_What the exercise asks:_ Wherever the string "przeciw" shows up in the data below, copy the whole line.

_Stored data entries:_
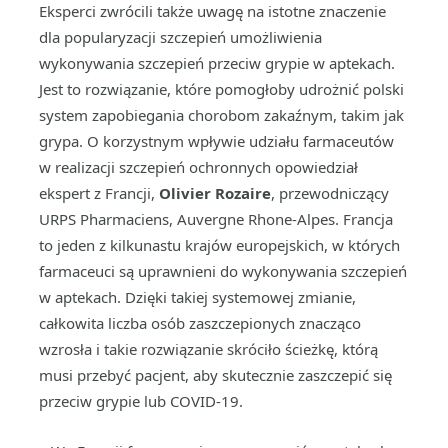
Eksperci zwrócili także uwagę na istotne znaczenie
dla popularyzacji szczepień umożliwienia
wykonywania szczepień przeciw grypie w aptekach.
Jest to rozwiązanie, które pomogłoby udrożnić polski
system zapobiegania chorobom zakaźnym, takim jak
grypa. O korzystnym wpływie udziału farmaceutów
w realizacji szczepień ochronnych opowiedział
ekspert z Francji,
Olivier Rozaire
, przewodniczący
URPS Pharmaciens, Auvergne Rhone-Alpes. Francja
to jeden z kilkunastu krajów europejskich, w których
farmaceuci są uprawnieni do wykonywania szczepień
w aptekach. Dzięki takiej systemowej zmianie,
całkowita liczba osób zaszczepionych znacząco
wzrosła i takie rozwiązanie skróciło ścieżkę, którą
musi przebyć pacjent, aby skutecznie zaszczepić się
przeciw grypie lub COVID-19.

_Answer to this problem:_
wykonywania szczepień przeciw grypie w aptekach.
przeciw grypie lub COVID-19.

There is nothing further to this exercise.